WHAT YOU ARE ASKED TO DO: Return the number of lines below that contain "Comité"; nothing else belongs in the reply.

Dataset items:
*** Block opens ***

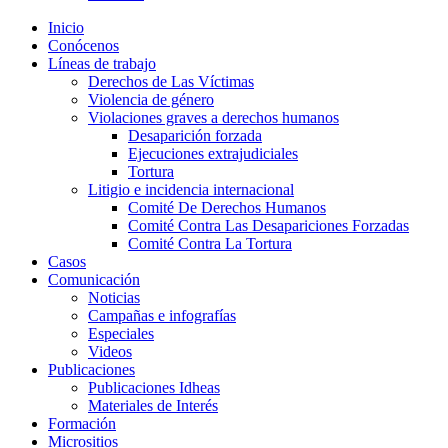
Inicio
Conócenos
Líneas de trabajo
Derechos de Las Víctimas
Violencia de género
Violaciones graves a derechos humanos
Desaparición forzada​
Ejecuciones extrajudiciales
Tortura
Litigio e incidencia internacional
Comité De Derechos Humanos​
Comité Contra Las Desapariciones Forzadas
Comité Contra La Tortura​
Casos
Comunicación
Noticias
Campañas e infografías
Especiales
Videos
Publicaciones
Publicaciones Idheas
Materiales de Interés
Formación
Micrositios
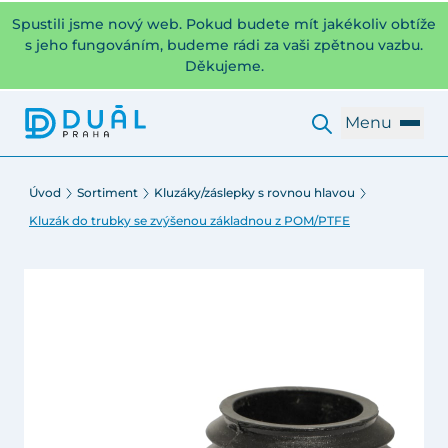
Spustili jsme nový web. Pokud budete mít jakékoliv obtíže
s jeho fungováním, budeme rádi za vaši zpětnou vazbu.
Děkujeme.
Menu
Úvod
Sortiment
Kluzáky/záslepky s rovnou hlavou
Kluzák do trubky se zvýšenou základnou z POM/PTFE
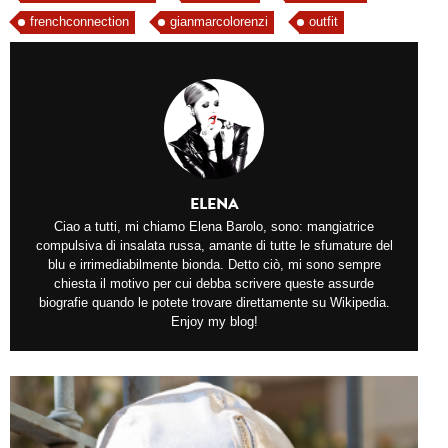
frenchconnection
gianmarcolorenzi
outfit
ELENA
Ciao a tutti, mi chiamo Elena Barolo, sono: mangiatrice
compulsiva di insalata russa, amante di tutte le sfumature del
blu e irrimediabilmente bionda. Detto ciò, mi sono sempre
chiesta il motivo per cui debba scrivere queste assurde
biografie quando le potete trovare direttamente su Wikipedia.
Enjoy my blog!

*** Block closes ***

OUTPUT FOR THIS EXERCISE: 3